By the way, the \ symbols (backslashes) that you see in the code below are not doing division. These are line breaks that I'm using to wrap what would ordinarily be a single long line of code into multiple lines so that it fits on the screen better. This is called an "explicit line break" and it's a trick you can use with long lines of code. Hopefully you don't have lines of code this long very often, because this code... well let's just say... it isn't the best.

The division symbol in Python is the forward slash: /.

69.26666666666667

Alright! The average height of the penguins in this exhibit is ~69.27 centimeters tall.

But man, wasn't that a pain to type out? Wouldn't it be nice if we could hold all of those related measurement values in some kind of a container? Or some kind of an, I dunno... a cough "structure" of data that would make it easier to work with them, so that we wouldn't have to type out each variable name one by one?

Well we can –and should– use the "data structure" of a list to do this.

What is a Data Structure?

Up to this point we've been storing individual integers, booleans, floats, and strings to variables. But what if we could store multiple values within a single variable at the same time? Well, that's what a data structure is. Data structures are containers that can hold multiple values at a time. And we then we store the entire container of multiple values to a single variable (rather than 15 variables –in this specific case).

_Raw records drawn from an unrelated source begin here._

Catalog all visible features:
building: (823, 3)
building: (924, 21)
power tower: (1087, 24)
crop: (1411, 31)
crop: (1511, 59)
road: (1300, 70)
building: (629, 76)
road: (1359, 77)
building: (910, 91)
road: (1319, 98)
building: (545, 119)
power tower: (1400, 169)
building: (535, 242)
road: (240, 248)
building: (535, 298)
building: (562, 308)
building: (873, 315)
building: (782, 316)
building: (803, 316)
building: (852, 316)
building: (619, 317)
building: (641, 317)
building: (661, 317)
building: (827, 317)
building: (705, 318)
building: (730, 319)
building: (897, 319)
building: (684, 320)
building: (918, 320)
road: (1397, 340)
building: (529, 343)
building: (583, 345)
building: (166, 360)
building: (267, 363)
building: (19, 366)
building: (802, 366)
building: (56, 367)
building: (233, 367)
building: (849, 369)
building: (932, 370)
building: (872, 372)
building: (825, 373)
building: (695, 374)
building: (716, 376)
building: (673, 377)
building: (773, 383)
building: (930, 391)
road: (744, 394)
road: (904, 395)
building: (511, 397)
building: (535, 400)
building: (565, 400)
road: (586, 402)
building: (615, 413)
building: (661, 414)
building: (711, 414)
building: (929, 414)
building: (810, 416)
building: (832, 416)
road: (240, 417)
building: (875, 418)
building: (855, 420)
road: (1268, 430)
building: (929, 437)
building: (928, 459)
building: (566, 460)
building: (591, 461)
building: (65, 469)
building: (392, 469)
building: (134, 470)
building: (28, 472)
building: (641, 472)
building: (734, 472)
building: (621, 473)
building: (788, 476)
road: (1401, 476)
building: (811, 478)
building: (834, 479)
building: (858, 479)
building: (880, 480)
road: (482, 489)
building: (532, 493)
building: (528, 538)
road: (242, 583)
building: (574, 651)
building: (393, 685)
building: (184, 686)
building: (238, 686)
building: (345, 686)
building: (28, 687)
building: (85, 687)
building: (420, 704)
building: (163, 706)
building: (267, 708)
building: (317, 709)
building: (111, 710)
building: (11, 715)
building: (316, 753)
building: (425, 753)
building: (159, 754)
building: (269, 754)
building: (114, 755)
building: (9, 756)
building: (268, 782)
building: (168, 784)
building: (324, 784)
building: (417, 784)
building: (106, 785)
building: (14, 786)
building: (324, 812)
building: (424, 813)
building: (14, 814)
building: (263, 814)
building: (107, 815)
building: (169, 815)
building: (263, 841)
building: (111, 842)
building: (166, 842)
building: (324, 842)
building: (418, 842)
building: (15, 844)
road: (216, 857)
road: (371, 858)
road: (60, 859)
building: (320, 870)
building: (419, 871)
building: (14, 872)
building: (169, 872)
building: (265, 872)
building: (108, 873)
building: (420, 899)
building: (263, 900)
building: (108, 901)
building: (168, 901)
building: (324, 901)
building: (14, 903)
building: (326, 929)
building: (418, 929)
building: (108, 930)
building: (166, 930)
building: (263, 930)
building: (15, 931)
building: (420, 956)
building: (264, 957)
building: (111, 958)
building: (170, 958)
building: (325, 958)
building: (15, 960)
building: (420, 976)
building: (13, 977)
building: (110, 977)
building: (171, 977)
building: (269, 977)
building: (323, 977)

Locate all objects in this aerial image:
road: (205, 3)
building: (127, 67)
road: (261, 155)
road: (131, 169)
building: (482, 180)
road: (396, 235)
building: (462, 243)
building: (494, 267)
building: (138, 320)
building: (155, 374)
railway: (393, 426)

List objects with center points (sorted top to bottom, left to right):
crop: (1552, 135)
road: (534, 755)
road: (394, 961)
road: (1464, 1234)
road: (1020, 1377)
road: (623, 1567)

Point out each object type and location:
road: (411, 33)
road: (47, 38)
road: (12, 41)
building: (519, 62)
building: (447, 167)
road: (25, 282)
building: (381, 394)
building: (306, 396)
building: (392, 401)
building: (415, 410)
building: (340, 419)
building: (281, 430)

There are a few different "data structures" that exist within the Python programming languages, in my opinion lists are the most important data structure for data scientists to know, that's why we're covering it first.

Here's how we would store all of our penguin_heights to a list in Python:

[74, 73, 74, 68, 65, 63, 72, 72, 65, 61, 72, 64, 73, 68, 75]

Our variable this time is called penguin_heights –I often find myself using plural variable names because now I'm storing multiple values inside of this list. Then I tell Python where the list starts and ends by using a pair of square brackets: [] (found to the right of the letter p on your keyboard). And then, inside of the square brackets we list off the different values separated by commas , to tell python where one value ends and then next one starts. And there you have it, a list of penguin_heights

Calculating an average (mean) using lists

Now that we've got all of these values inside of the list we can perform operations on the entire list at once rather than on individual values.

For example we can sum up the entire list by using the built-in sum() function.

1039

We can also find out the number of items held within the list with the built-in len() function. (which is short for "length")

The technical name for a list item is an "element" by the way.

15

So we have 15 "elements" (items) in our list of penguin_heights.

Putting these two operations together with a division sign and we'll get our mean_penguin_height.

69.26666666666667

So, by using lists we're able to hold not just individual values, but a whole collection of useful and related data points. And now we can do useful things to this data while making our code simpler and more readable –and with much less typing. This code above works the same (and requires the same amount of typing) no matter if we have 15 penguins or 1,000,000 penguins, All because we can use lists to store multiple pieces of information to a single variable.